I go away for a week and come back to a broken technical support level (1040, which proved to be a ceiling today and pushed the market back down) and revised GDP projections by economists, GS, JPM, and others for the US, Eurozone and China. It's a calamity. But you know what its NOT?
A recession. It's not a double dip and its not going there. Does that mean the market should stop falling? Not necessarily. What if the market over-exaggerated when it hit 666, but then equally over-exaggerated its 80% rise back up to 1215? The proper level could be anywhere in the middle really. 1040? 950? 875? 666 even? All could be reasonable valuations I think.
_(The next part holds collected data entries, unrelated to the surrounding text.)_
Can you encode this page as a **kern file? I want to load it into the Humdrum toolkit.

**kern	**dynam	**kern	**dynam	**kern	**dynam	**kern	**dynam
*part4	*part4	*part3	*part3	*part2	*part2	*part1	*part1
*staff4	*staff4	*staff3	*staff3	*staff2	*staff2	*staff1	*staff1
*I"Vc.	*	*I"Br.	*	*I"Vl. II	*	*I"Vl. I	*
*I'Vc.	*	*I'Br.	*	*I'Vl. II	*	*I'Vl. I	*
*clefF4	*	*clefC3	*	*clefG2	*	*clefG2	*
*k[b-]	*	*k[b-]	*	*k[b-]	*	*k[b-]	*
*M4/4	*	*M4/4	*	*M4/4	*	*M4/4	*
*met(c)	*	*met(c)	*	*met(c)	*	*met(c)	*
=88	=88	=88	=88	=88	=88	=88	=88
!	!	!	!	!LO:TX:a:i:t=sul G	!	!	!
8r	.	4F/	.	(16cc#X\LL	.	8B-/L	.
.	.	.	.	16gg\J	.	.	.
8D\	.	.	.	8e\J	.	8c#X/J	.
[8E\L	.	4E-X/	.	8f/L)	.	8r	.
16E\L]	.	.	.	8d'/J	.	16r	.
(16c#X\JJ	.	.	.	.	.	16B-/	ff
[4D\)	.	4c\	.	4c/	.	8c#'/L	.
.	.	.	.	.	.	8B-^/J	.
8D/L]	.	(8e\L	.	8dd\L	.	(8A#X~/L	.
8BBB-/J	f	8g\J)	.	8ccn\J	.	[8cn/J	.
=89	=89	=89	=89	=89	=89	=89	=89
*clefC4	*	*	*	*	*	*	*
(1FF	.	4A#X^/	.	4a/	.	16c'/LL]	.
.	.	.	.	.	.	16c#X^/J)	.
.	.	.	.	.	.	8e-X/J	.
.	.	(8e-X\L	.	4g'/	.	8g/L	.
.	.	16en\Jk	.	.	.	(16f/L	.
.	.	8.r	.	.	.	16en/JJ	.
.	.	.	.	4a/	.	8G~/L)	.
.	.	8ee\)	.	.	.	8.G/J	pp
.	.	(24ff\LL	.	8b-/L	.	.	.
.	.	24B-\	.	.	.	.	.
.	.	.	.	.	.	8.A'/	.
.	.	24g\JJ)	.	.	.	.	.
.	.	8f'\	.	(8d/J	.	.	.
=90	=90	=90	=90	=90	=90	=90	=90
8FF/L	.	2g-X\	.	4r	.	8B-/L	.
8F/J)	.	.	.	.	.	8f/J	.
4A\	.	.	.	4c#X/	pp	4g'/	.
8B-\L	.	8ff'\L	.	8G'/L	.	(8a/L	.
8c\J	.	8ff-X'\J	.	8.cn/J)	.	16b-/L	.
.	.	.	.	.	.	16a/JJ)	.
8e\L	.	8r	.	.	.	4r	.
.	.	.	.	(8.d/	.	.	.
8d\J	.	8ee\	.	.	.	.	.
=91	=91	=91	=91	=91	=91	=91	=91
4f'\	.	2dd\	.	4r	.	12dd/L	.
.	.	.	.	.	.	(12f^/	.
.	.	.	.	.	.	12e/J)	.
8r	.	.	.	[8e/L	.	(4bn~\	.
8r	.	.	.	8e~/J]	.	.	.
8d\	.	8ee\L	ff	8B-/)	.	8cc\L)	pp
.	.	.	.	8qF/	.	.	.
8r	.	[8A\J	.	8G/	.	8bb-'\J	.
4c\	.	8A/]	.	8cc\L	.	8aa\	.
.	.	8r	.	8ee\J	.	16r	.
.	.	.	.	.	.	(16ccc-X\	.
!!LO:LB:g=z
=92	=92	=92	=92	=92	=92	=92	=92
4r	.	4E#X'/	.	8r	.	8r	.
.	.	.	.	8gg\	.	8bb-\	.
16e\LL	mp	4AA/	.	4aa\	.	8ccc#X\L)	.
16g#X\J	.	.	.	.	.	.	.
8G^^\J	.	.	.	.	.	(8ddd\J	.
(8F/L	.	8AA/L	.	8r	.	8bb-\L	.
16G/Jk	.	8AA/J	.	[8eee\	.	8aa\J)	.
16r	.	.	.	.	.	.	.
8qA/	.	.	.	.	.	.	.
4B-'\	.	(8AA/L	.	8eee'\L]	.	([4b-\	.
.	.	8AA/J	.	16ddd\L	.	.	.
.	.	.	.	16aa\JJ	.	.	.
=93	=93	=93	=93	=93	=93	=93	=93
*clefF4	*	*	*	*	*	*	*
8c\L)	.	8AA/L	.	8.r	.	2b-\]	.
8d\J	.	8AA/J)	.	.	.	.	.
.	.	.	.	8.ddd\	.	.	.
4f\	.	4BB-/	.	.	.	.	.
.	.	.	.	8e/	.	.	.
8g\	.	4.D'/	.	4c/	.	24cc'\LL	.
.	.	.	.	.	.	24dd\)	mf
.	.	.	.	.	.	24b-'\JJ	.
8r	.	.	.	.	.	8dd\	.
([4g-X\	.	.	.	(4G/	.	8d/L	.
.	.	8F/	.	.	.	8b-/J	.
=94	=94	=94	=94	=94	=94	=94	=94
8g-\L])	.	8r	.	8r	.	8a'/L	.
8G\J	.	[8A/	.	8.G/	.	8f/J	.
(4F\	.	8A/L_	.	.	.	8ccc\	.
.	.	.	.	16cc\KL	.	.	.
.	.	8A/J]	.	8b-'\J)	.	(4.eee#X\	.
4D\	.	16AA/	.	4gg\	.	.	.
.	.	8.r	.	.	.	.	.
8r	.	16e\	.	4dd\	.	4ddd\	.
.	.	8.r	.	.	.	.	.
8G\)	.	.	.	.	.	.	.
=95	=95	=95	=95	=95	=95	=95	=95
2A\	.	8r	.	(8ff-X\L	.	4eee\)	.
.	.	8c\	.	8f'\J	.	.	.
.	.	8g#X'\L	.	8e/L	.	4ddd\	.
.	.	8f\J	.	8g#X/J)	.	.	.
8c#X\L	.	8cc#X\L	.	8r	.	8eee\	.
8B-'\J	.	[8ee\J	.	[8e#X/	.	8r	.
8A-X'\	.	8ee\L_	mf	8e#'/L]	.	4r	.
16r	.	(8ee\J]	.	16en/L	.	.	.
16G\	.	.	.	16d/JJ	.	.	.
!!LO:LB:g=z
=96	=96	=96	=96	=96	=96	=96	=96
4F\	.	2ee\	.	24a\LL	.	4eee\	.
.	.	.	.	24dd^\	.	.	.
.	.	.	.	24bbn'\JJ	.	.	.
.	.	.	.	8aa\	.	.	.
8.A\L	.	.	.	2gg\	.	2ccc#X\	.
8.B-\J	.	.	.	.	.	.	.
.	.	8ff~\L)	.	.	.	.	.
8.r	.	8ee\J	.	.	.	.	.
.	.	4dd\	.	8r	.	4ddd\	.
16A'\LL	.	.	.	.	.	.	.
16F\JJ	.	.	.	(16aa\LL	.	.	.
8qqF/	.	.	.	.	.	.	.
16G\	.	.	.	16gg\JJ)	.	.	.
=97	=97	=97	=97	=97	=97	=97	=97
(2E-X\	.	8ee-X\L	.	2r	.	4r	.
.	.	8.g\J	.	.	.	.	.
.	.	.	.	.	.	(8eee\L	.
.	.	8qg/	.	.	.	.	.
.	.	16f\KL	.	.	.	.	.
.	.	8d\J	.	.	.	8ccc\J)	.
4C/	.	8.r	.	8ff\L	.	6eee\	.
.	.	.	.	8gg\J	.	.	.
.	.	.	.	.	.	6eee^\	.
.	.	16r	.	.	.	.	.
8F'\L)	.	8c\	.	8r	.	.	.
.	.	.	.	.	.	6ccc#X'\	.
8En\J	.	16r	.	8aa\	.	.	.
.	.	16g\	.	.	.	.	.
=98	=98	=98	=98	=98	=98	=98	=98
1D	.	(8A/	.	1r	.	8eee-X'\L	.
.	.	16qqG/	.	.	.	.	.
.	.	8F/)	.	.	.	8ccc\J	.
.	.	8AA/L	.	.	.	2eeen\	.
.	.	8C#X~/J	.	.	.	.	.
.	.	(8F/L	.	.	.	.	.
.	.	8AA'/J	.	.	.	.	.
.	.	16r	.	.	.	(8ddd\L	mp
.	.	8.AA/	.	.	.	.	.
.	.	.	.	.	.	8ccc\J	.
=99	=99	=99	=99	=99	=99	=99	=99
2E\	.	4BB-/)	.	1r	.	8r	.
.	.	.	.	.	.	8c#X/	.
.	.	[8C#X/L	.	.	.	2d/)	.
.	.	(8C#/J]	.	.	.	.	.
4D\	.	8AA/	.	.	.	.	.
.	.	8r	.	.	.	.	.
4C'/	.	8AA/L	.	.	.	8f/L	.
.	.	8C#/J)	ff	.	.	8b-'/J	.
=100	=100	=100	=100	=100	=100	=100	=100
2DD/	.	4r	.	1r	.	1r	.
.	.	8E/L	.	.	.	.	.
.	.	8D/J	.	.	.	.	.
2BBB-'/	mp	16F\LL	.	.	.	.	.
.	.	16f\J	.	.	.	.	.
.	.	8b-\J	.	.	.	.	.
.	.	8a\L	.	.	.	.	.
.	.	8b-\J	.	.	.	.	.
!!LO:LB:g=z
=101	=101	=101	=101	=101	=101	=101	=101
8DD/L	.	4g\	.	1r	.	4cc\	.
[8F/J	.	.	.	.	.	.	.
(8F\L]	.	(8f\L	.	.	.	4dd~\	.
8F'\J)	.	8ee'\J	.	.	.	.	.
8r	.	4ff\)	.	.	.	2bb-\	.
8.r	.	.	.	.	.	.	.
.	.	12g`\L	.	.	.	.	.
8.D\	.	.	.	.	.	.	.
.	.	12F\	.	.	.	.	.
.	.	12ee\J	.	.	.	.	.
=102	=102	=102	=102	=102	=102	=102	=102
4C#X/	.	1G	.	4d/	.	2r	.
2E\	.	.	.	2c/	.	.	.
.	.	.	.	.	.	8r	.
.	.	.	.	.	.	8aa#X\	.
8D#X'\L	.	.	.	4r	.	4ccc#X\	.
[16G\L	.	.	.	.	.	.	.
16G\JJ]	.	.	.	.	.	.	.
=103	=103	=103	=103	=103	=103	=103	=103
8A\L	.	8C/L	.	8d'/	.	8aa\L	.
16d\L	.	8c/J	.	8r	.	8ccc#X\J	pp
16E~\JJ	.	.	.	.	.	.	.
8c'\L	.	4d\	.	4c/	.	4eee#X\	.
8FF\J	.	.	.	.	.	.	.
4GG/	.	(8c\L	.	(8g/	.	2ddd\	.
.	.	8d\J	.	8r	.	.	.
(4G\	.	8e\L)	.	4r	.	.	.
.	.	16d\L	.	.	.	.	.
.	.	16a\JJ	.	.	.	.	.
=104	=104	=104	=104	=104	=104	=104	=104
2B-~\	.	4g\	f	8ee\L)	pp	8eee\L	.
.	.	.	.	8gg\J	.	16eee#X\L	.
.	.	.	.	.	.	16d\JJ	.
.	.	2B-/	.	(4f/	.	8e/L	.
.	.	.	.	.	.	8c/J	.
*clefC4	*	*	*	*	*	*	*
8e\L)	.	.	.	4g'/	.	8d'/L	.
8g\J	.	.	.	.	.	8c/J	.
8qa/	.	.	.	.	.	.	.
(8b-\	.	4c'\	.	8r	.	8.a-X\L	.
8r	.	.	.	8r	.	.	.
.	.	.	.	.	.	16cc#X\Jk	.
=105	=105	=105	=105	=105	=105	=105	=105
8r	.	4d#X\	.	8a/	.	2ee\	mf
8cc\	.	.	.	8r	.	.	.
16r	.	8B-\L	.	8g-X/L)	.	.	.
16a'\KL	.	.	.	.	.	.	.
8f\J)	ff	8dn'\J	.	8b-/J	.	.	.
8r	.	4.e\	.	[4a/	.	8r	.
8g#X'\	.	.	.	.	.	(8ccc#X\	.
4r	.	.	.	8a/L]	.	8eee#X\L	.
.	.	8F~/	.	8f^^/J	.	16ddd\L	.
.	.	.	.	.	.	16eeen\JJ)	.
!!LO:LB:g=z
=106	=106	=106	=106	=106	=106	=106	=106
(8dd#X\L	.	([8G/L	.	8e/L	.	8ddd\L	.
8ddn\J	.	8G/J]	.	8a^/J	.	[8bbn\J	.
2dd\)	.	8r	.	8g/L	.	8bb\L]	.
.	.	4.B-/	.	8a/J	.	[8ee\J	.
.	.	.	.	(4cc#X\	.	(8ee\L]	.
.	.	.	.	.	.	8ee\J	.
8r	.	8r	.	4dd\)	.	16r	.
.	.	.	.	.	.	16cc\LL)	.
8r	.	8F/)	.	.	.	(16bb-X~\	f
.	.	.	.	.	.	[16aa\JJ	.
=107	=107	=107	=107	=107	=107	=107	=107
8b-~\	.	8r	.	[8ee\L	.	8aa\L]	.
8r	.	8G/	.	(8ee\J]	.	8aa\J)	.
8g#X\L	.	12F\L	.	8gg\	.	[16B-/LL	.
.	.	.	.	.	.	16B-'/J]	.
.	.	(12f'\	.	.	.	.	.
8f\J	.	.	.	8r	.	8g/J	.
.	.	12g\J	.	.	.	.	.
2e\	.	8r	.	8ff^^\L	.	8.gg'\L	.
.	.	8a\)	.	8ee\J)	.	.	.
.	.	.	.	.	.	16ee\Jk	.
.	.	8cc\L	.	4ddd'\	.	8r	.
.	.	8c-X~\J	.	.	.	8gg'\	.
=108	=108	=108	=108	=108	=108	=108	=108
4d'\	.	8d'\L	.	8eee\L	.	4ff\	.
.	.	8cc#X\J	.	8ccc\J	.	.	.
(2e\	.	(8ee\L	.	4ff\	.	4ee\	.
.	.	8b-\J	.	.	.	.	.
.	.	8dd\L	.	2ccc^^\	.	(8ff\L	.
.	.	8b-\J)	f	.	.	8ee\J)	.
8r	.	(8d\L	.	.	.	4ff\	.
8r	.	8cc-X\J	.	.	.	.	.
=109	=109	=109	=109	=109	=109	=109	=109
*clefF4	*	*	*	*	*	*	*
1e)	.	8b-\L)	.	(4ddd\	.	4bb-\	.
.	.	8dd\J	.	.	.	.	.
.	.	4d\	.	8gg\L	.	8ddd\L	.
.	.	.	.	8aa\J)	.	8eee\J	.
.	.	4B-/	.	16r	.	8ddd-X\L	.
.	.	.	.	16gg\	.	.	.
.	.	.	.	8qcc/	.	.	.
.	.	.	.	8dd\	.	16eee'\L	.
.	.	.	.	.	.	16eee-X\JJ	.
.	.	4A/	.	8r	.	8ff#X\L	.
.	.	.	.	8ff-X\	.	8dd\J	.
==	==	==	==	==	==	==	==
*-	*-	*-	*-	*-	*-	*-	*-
And don't tell me stock p/e and valuations are cheap right now compared to history because I just don't think history applies here unless you're talking 1929-1938 type history. Valuations may need to be rethought if average US growth is going to be 2% and Euro is going to flirt with sub 1% growth.
I truly believe that the economy is just revealing what we already knew - the recovery is muted by too much public debt, consumer debt, and continued weakness in housing (which is guaranteed to double dip and already has started). Stimulus works and its kept us afloat but its not a long term solution and it can't promise long term growth. Meanwhile, it does produce long term consequences and demands long term austerity measures mind you. Look at almost every econ report (minus housing) and you'll see that growth is slowing... but its still growth and its still expansionary, or at least status quo. So while minimal growth isn't good, its not a market collapse either. And that is what we have to accept when we look in the mirror for the near term...2010 and 2011. Muted market returns. Random Eurozone banking scares. An inevitable Chinese property bubble in a year. Essentialy, a new (and deserved) normal.